Col. Floyd appeals to Gen. Clark in May, 1782, in behalf of the inhabitants of Spring Station, who had become so alarmed that they feared to plant their corn without a small guard. They offer their services for work on Ft. Nelson in exchange for a guard of Gen. Clarke's troops for a week's planting. In the same letter he tells of planning to search houses for hemp needed in equipping boats on the river to be employed in fighting the savages, and writes Clark that he and his men have been making rope from "poppaw bark." An earlier letter to Gen. Clark told of preparing canoes ordered by the government, and stated that he, Floyd, was liable for the price of most of them, about four thousand pounds. He writes: "People have been so long amused with promises of paying off indebtedness long incurred that the credit of the State is very little better here than in Illinois." It is understood that Floyd and the other pioneers of means were never remunerated for many of their expenditures of this nature, and practically ruined themselves, giving funds, service, their all, to save Kentucky.
A letter to Col. Preston, in March, 1783, informs him of the death of Billy Buchanan, Mrs. Floyd's brother, at the hands of the Indians. In
this letter Floyd observes that he expected something like this to be his own lot. Within a month his apprehension proved true, for on April 10, 1783, while riding to the salt works from his station on Beargrass, Col. Floyd was fired upon by Indians and received a mortal wound.
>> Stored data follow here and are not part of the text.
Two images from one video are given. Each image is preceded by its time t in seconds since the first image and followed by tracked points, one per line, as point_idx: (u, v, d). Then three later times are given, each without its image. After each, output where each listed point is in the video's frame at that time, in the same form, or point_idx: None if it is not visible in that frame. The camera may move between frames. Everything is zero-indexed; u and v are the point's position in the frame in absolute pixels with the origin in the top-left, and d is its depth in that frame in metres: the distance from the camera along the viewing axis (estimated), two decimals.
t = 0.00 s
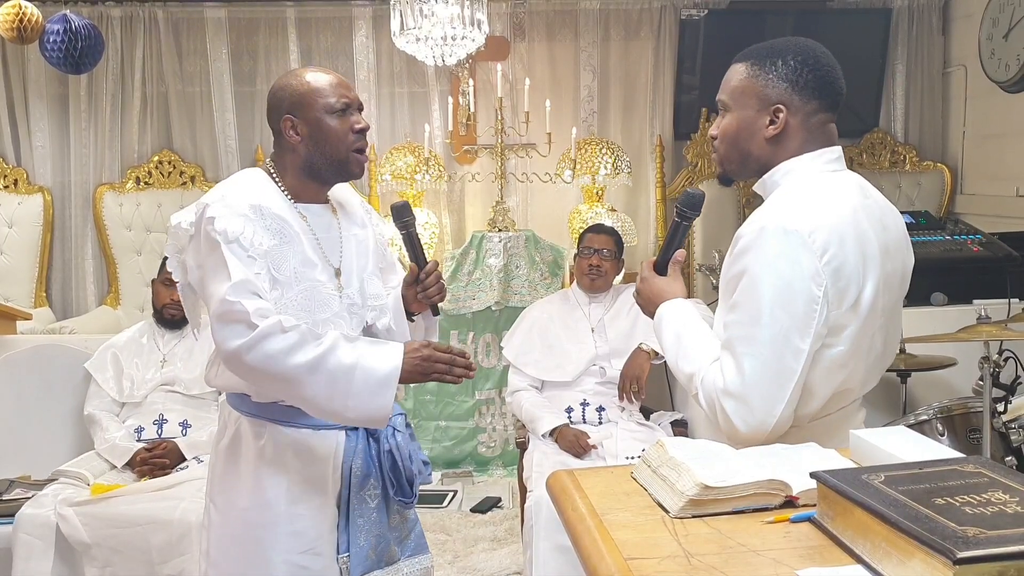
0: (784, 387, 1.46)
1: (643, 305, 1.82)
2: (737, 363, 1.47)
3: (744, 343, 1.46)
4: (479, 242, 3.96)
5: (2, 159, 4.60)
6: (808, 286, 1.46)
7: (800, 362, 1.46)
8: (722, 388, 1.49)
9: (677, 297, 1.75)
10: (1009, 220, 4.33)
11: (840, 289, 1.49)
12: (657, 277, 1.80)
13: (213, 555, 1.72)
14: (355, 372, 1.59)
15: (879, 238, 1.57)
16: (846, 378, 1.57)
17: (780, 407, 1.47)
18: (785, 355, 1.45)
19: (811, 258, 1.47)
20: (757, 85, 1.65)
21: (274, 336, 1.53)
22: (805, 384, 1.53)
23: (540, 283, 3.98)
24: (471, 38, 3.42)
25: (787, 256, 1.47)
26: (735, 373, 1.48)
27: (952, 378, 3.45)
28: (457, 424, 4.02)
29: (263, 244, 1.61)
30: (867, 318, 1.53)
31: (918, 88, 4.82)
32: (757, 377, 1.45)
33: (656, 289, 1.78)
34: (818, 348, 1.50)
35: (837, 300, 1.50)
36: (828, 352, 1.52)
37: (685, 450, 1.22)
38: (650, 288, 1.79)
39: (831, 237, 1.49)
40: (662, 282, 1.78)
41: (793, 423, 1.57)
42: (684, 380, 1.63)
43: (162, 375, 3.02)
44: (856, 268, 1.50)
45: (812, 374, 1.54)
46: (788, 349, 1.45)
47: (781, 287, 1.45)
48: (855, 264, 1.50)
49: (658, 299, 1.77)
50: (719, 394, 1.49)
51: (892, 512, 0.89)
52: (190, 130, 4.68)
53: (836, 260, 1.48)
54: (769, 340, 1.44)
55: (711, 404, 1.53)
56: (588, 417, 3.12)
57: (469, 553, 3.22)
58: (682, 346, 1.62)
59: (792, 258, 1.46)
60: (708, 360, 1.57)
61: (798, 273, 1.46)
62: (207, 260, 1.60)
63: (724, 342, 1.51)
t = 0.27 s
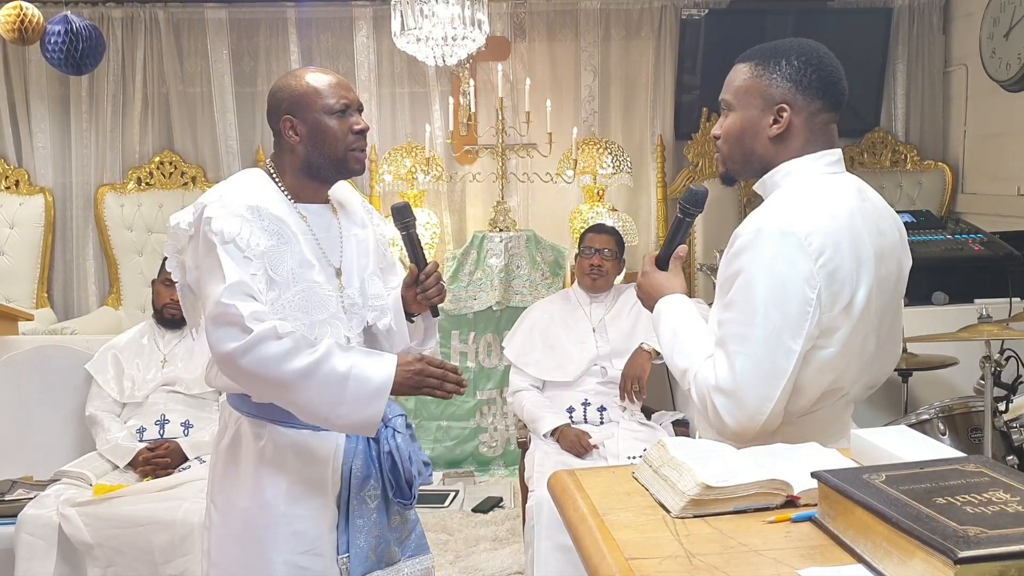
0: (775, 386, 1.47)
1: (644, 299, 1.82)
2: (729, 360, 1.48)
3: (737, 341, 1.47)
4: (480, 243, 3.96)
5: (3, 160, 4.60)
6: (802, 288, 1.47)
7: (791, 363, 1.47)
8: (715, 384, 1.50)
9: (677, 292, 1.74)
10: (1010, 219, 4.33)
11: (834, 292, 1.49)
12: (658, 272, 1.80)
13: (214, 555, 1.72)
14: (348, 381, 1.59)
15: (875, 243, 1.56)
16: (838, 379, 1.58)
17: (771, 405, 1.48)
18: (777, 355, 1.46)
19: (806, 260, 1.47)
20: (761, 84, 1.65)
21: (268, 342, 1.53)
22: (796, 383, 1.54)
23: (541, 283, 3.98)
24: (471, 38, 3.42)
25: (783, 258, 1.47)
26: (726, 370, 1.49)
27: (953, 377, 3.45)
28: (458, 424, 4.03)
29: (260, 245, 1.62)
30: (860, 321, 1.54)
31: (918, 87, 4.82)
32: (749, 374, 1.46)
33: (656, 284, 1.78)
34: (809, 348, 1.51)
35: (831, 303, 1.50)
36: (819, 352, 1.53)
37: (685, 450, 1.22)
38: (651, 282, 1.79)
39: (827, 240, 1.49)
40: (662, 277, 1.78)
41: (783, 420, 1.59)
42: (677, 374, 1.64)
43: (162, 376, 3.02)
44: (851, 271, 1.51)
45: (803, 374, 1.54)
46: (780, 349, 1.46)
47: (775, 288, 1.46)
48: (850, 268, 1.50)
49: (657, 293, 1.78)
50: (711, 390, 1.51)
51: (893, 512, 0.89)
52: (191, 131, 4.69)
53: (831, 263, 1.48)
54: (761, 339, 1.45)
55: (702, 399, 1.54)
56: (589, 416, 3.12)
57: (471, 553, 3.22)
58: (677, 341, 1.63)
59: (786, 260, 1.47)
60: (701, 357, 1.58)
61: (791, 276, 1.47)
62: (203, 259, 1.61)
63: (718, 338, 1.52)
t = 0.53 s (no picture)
0: (765, 387, 1.47)
1: (644, 302, 1.83)
2: (720, 360, 1.49)
3: (728, 341, 1.48)
4: (479, 244, 3.96)
5: (3, 161, 4.61)
6: (791, 290, 1.47)
7: (781, 363, 1.47)
8: (706, 384, 1.51)
9: (675, 295, 1.75)
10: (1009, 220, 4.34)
11: (823, 294, 1.49)
12: (659, 275, 1.80)
13: (214, 557, 1.72)
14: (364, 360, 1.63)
15: (866, 245, 1.56)
16: (829, 379, 1.58)
17: (762, 406, 1.49)
18: (767, 356, 1.46)
19: (795, 262, 1.47)
20: (756, 87, 1.65)
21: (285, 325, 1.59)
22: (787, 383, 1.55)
23: (540, 284, 3.98)
24: (471, 39, 3.42)
25: (771, 260, 1.47)
26: (717, 369, 1.50)
27: (953, 378, 3.45)
28: (458, 426, 4.03)
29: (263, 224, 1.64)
30: (850, 323, 1.54)
31: (918, 88, 4.82)
32: (740, 373, 1.47)
33: (657, 286, 1.78)
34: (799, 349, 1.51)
35: (820, 304, 1.50)
36: (809, 353, 1.53)
37: (685, 452, 1.22)
38: (651, 285, 1.79)
39: (817, 242, 1.49)
40: (662, 280, 1.78)
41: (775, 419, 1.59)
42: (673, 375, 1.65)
43: (161, 378, 3.02)
44: (840, 274, 1.50)
45: (792, 374, 1.55)
46: (769, 350, 1.46)
47: (763, 289, 1.47)
48: (839, 270, 1.50)
49: (656, 297, 1.78)
50: (702, 390, 1.52)
51: (892, 514, 0.89)
52: (191, 132, 4.69)
53: (820, 265, 1.49)
54: (751, 340, 1.46)
55: (696, 399, 1.55)
56: (588, 418, 3.12)
57: (470, 555, 3.22)
58: (672, 341, 1.64)
59: (775, 262, 1.47)
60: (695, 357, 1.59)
61: (779, 278, 1.47)
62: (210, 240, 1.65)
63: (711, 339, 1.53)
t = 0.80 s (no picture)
0: (777, 385, 1.47)
1: (642, 309, 1.82)
2: (732, 360, 1.48)
3: (737, 342, 1.47)
4: (480, 245, 3.96)
5: (3, 162, 4.61)
6: (798, 288, 1.47)
7: (792, 360, 1.47)
8: (718, 386, 1.49)
9: (675, 299, 1.74)
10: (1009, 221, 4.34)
11: (829, 291, 1.50)
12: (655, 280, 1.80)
13: (214, 558, 1.72)
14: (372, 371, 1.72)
15: (865, 241, 1.57)
16: (833, 376, 1.59)
17: (774, 405, 1.48)
18: (778, 355, 1.46)
19: (801, 261, 1.48)
20: (745, 92, 1.65)
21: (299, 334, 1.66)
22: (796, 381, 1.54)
23: (541, 286, 3.98)
24: (471, 41, 3.43)
25: (777, 259, 1.47)
26: (729, 371, 1.49)
27: (953, 379, 3.45)
28: (458, 427, 4.03)
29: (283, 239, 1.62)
30: (854, 318, 1.54)
31: (918, 89, 4.83)
32: (752, 373, 1.46)
33: (655, 292, 1.78)
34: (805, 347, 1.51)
35: (827, 301, 1.50)
36: (816, 350, 1.53)
37: (685, 454, 1.22)
38: (649, 291, 1.79)
39: (820, 240, 1.50)
40: (660, 286, 1.78)
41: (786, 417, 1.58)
42: (680, 379, 1.63)
43: (161, 380, 3.02)
44: (843, 271, 1.51)
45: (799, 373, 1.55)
46: (780, 348, 1.46)
47: (771, 288, 1.46)
48: (842, 266, 1.51)
49: (655, 302, 1.77)
50: (714, 391, 1.50)
51: (892, 516, 0.90)
52: (191, 134, 4.70)
53: (824, 263, 1.49)
54: (762, 340, 1.45)
55: (707, 402, 1.53)
56: (589, 420, 3.12)
57: (471, 556, 3.22)
58: (677, 346, 1.63)
59: (782, 260, 1.47)
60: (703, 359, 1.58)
61: (787, 276, 1.47)
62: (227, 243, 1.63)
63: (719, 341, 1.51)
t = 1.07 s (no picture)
0: (794, 378, 1.46)
1: (643, 314, 1.81)
2: (748, 356, 1.47)
3: (752, 337, 1.46)
4: (480, 245, 3.96)
5: (3, 162, 4.61)
6: (811, 281, 1.47)
7: (808, 352, 1.47)
8: (735, 381, 1.48)
9: (677, 302, 1.74)
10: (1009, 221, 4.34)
11: (840, 284, 1.51)
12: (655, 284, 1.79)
13: (215, 557, 1.72)
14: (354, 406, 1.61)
15: (868, 234, 1.60)
16: (839, 369, 1.60)
17: (792, 398, 1.47)
18: (794, 346, 1.46)
19: (813, 254, 1.48)
20: (740, 93, 1.65)
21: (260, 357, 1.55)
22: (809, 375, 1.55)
23: (541, 285, 3.97)
24: (472, 40, 3.43)
25: (790, 254, 1.48)
26: (747, 367, 1.47)
27: (953, 379, 3.45)
28: (458, 426, 4.03)
29: (281, 257, 1.62)
30: (862, 311, 1.56)
31: (919, 89, 4.82)
32: (769, 370, 1.45)
33: (656, 297, 1.77)
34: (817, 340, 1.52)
35: (838, 293, 1.51)
36: (827, 342, 1.53)
37: (686, 452, 1.22)
38: (650, 295, 1.78)
39: (830, 233, 1.51)
40: (661, 290, 1.77)
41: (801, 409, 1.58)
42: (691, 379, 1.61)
43: (162, 378, 3.02)
44: (853, 263, 1.52)
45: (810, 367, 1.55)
46: (795, 341, 1.46)
47: (785, 281, 1.47)
48: (852, 258, 1.52)
49: (657, 305, 1.77)
50: (732, 387, 1.48)
51: (892, 514, 0.90)
52: (192, 134, 4.70)
53: (835, 256, 1.50)
54: (777, 333, 1.45)
55: (722, 400, 1.51)
56: (589, 419, 3.12)
57: (471, 556, 3.22)
58: (688, 345, 1.61)
59: (794, 254, 1.48)
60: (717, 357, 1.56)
61: (800, 270, 1.47)
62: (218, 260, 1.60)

In company with him was a brother, whose horse was shot from under him, and a third person, who was killed outright. Col. Floyd was carried by his brother to the salt works, where he died two days later. On April 24 a son was born to Mrs. Floyd, named John, for his father. This John Floyd went back to Virginia to become Governor of the State in 1830, and he was the father of John Buchanan Floyd, elected Governor of Virginia in 1850, and the Secretary of War in 1857 under President Buchanan.
Col. Floyd left two other sons besides his posthumous child, William Preston Floyd, who took up his residence in Virginia, and Capt. George Rogers Clark Floyd, who remained in Louisville to become an Indian fighter like his father. Floyd county, Floyd's Fork, Floyd street, in this city, are all named for the distinguished gentleman, John Floyd. A drinking fountain on Main street between Third and Fourth was presented to the city, several years ago, by Allen R. Carter through the Sons of the Revolution, as a marker for Floyd's old blockhouse, which stood
between Main and the River and Third and Fourth; a monument stands at Eastwood, on the Shelbyville pike, erected a number of years ago to Col. Floyd and his men.
(Copies of Col. John Floyd's letter preserved in the Draper manuscripts and in the Virginia archives are in the library of Mr. Temple Bodley.)